From now on, pressing the (+) key will be assumed after each
data entry so it will not be indicated as it was above.

Reset the CPU. Set to Data entry mode, and enter:

  KEY PRESS         COMMENT
    AD              Load accumulator... 
    00              ... from the input
    80              port at 8000
    8D              Store accumulator...
    01              ... to the output
    80              port at 8001

Before running this code, click on some of the input port LEDs.
They toggle when you click them showing the state of port bits.
Now reset the CPU and click "GO". The pattern of LEDs you clicked
on the input port now appear on the output port.

Although clicking the hex keypad buttons to operate the simulator
is the best way to learn to use it in the spirit of single board
computers, it is actually much easier to use the computer keyboard,
where possible. You can enter data or addresses from the keyboard
by typing the appropriate keys, and can use the <Enter> key in
place of the hex keypad (+) key. See the help files for additional
information.

Example 4.

This example illustrates the use of single-step mode. Enter the
following code:

  KEY PRESS         COMMENT
    D8              Clear decimal mode
    A9              Load accumulator...
    01              ...with 1
    85              Store 1...
    F0              ...in Zero Page F0
    A2              Load x-reg...
    04              ...with 4
    E6              increment F0
    F0
    E6              increment F0
    F0
    65              add to acumulator...
    F0              ...contents of F0
    CA              decrement x-reg...
    D0              ...and branch back
    F9              if it is not zero

Click the "SST" key or press "T" to place the simulator in single-step
mode. These actions toggle the mode from 'run' to 'single-step'. If
the "SST" is not green, click again.

Now repeatedly click the "GO" key or press "G" while observing the
contents of the a-register "AR" on the register display. You can
confirm that adding consecutive odd numbers (which are created in
F0) will generate a series of squares (in the a-register).
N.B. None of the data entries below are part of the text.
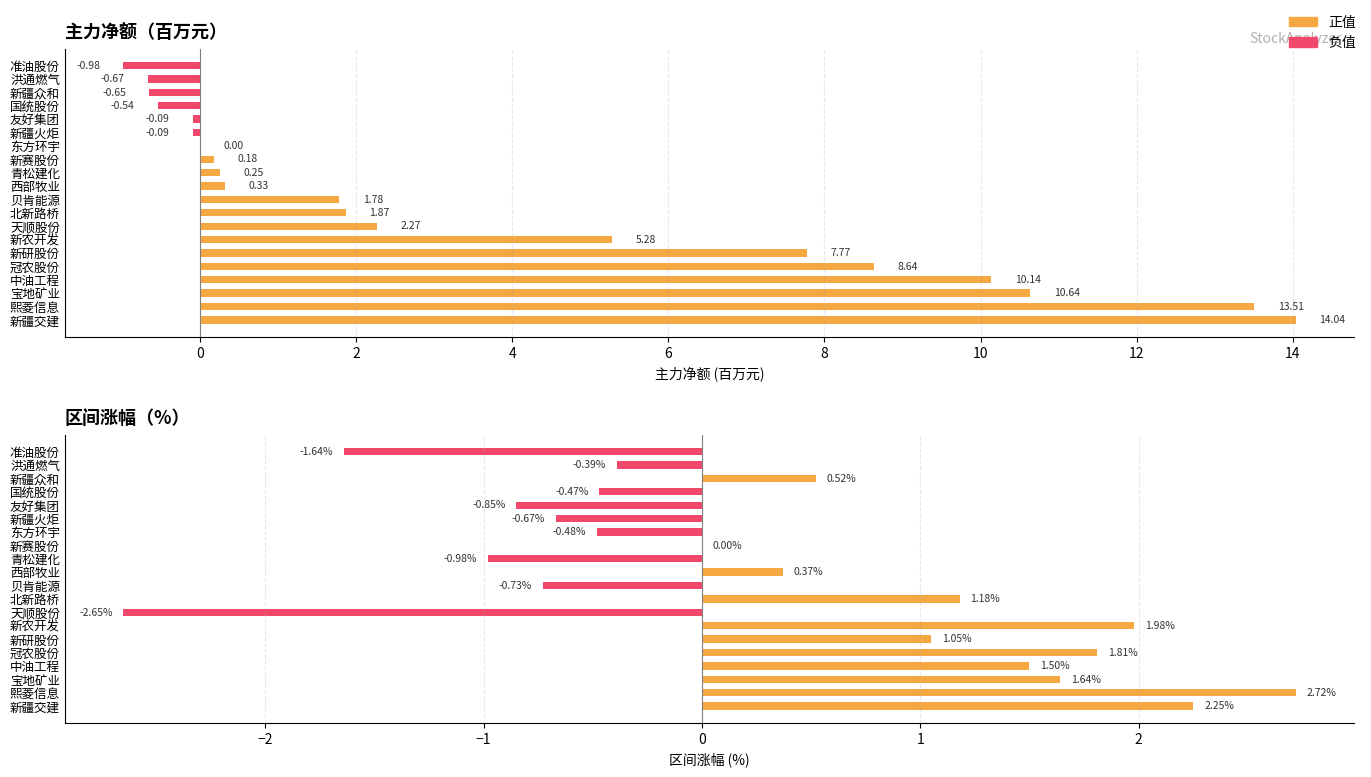

Reading left to right, list all the values displayed in this chart.

主力净额(百万): 14.0	13.5	10.6	10.1	8.6	7.8	5.3	2.3	1.9	1.8	0.3	0.3	0.2	0.0	-0.1	-0.1	-0.5	-0.6	-0.7	-1.0
区间涨幅%: 2.2	2.7	1.6	1.5	1.8	1.1	2.0	-2.6	1.2	-0.7	0.4	-1.0	0.0	-0.5	-0.7	-0.8	-0.5	0.5	-0.4	-1.6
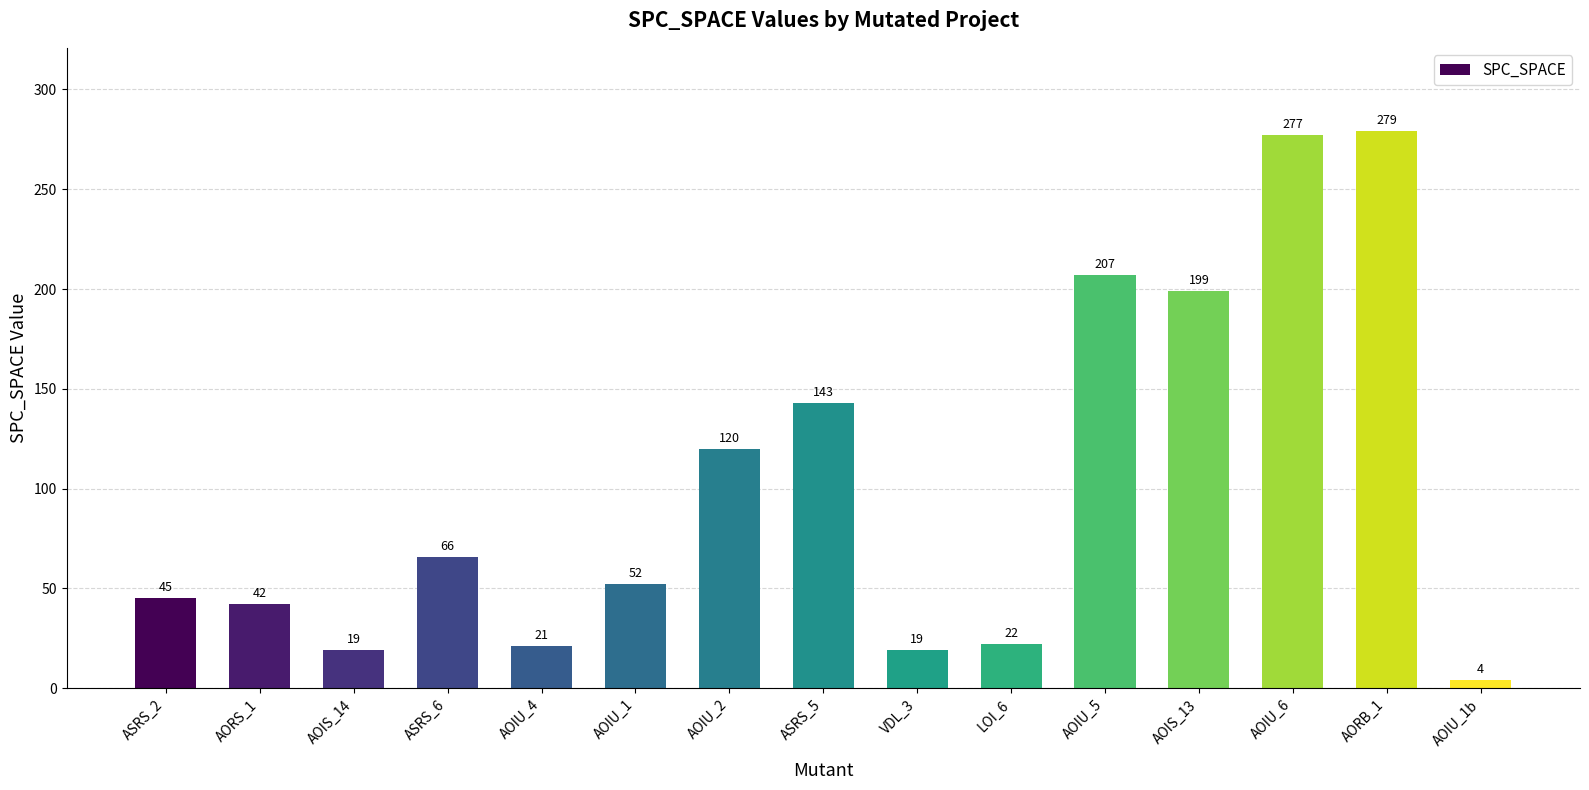

What is the smallest value displayed?

4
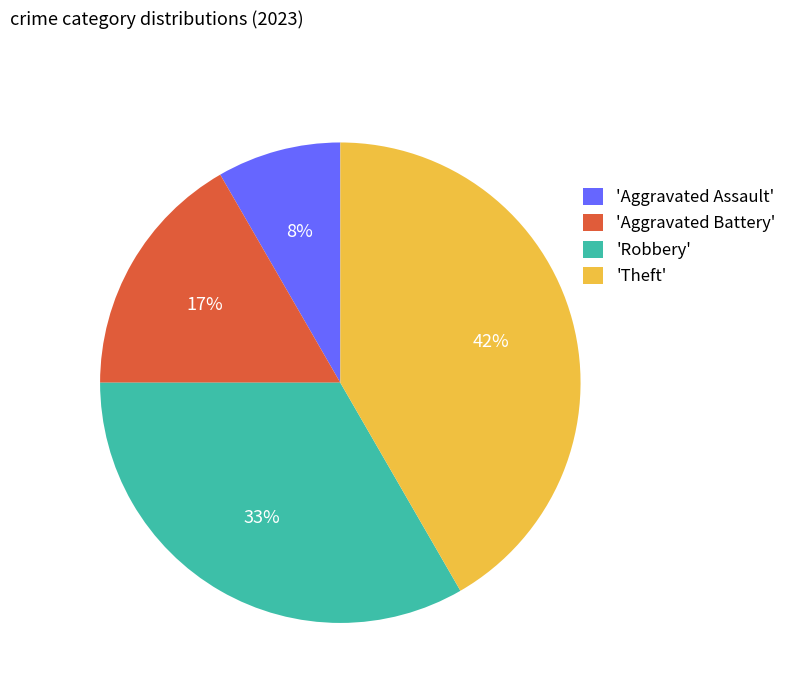

Count the number of slices in the pie.

4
Four
loops will be executed, so if you just run the program rather than
single-stepping, on completion the square of 5 will be in the
accumulator (remember we started with the square of 1).

Files.

Several files have been included with the simulator. These files
demonstrate some of the its capabilities. They can be edited with
any ASCII text editor. You can also create your own programs with
a text editor or key them in from the simulator and save the
memory sections you coded to files for later reuse.

The file format, designated by *.h6x, is best explained from
the following example:

0200 A9 55
0202 8D 01 80

where the 1st 4 hex digits on each line specify the current address,
and that address is followed with from 1 to 16 code bytes consisting
of 2 hex digits each. This format is primitive, but it is easy
to understand, edit and create files which are acceptable to the
simulator.

File 1.

From the simulator file menu, click 'Load' and locate the file:

        lights.h6x

This file loads at 0200 (hex) and cycles the LEDs on the output
port. Just click the "GO" key, or type "G" on the computer keyboard,
to run it. The lights may flash too quickly to observe, in spite of
the delay built into the code. You may want to modify the code to
insert a longer delay.

File 2.

Load

    sqroot.h6x

This program will quickly compute 40 digits of the square root of
any integer from 1 to 19. It gets the number to operate on from
the input port, so just click LEDs to set the number you want.
For example, click the lowest green LED (port bit 0) and the third
LED (port bit 2) to set the number: 00000101 = 5.

Reset the CPU so the starting address displayed is 0200 and click
"GO". Now scroll the memory display to place address 0368 at the
top line. You will see the square root of 5 accurate to 40 digits,
starting at 036A.

This implementation is limited to integers from 1 to 19, but the
algorithm used will work with any positive, real number.